**取り組む課題**
**1.** 肺気腫についての文章から、次の問いに答えよ。
(a) 胸部X線写真で、肺気腫の肺はどのような状態で写るか。
(b) 肺気腫の治療で第一原則とされるのは何か。
(c) 健常者の老化では、1秒量は年に何ml低下するとされているか。
**2.** 次の各文が肺気腫についての文章と合っているかを判定し、決め手となる本文の語句をそのまま引用せよ。
(a) 肺気腫では、重症度の判定に血液ガス分析が重要である。
(b) 進行した肺気腫には、よい治療法が多くある。
(c) 1秒率55%は、1秒量の1リットルに相当する。
**3.** 肺気腫についての文章を、最後の文の後から書き進めてください。

**読む文章**
========
胸部X線写真もおおいに参考になります。肺気腫は、肺胞の1個1個が破壊されて融合し肺全体が膨らんでいく病気ですから、X線写真では、肺が大きく、過膨張の状態で写ります。そのため肺野は透過性が亢進して特徴的なX線像を呈します。横隔膜の低下、肋間腔の拡大、肺野の血管影の減少などが特徴です。

病状が進行して、肺性心になると、心不全の徴候がでてきますから、心電図や心エコーなどの循環器系の検査にも異常がでてきます。しかし、最も重要な検査は、血液ガス分析で、これにより血液中の酵素と炭酸ガスの状態を知ることができます。呼吸器の病気のほとんどは最終的に、この血液ガスが異常になりますが、とくに、肺気腫では、重症度の判定に重要です。

どんな治療法
1.禁煙
進行した肺気腫には、あまりいい治療法がありません。何度も言うようですが、喫煙が原因のほとんどですからまず禁煙が第一原則になります。
図3に、病気の進行と1秒量との関係を示しました。肺気腫が起こるメカニズムは、肺の弾性が失われた結果、気道が細くなることです。
しかし、健常者でも年齢とともに弾性は失われ気道は細くなりますが、図のように、その低下の度合いは緩やかで、80歳の段階でも1秒量(1秒間で吐き出すことの量)は2リットル以上あります。 おおよそ1秒量が1リットルを割ると労作時の息切れがでてきます。前述した1秒率55%は、1秒量の1リットルに相当します。肺気腫患者(図ではCPOD患者)の1秒量の低下の度合いは、健常者に比し急峻で、60歳前後で1リットル以下となり呼吸困難が出現してきます。つまり、健常者の老化では、1秒量は年28ml(ミリリットル)しか低下しないのに、肺気腫患者では、年に80ml(ミリリットル)ずつ低下することになります。1秒量が1リットル以下になると、少し動いただけでも息切れが起こり日常の活動、生活が大きく障害されます。
========
**データ一覧**
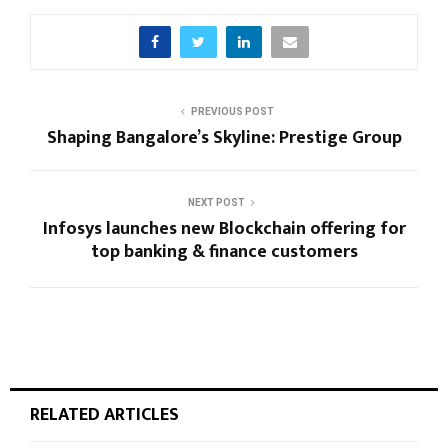
PREVIOUS POST
Shaping Bangalore’s Skyline: Prestige Group
NEXT POST
Infosys launches new Blockchain offering for
top banking & finance customers
RELATED ARTICLES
========
**課題別の解答**
**1.**
(a) 肺が大きく、過膨張の状態で写る。
(b) 禁煙。
(c) 28ml。

**2.**
(a) 合っている。「とくに、肺気腫では、重症度の判定に重要です」
(b) 合っていない。「進行した肺気腫には、あまりいい治療法がありません」
(c) 合っている。「前述した1秒率55%は、1秒量の1リットルに相当します」

**3.**
しかし、例えば50歳の時に禁煙したとすると、それまでの急峻な低下が弱まり、ほぼ健常者と同様な低下率になりますから、75歳時でも、1秒量はリットル以上あり息切れはでないかも知れません。40歳で禁煙すれば、ほぼ間違いなく肺気腫にはならずにすむでしょう。
肺気腫患者と正常者の1秒量の変化
2.呼吸リハビリテーション
進行した肺気腫には、あまり有効な治療法はありません。つまり、なくなってしまった肺の弾性を取り戻し、昔と同じくらいの肺の機能を改善させることはできません。
そこで、現在ある機能を最大限に利用し、少しでも日常活動の制限を少なくしようとする試みが呼吸リハビリテーションです。これには方法がいくつかありますが、中心になるのが、運動療法と呼吸訓練です。肺気腫患者の最大の問題は、運動時の息切れですから、非常に弱い運動から少しずつ運動の強度を上げていって、身体を運動に慣らすようにするわけです。毎日のゆっくりとした散歩を続けるだけで運動能力が少しだけですが増加する可能性があります。
また、口をすぼめたゆっくりとした呼吸法や、お腹に錘をおいて呼吸する複式呼吸法は、効率の良い呼吸で、患者さんの息切れを改善する効果があるかもしれません。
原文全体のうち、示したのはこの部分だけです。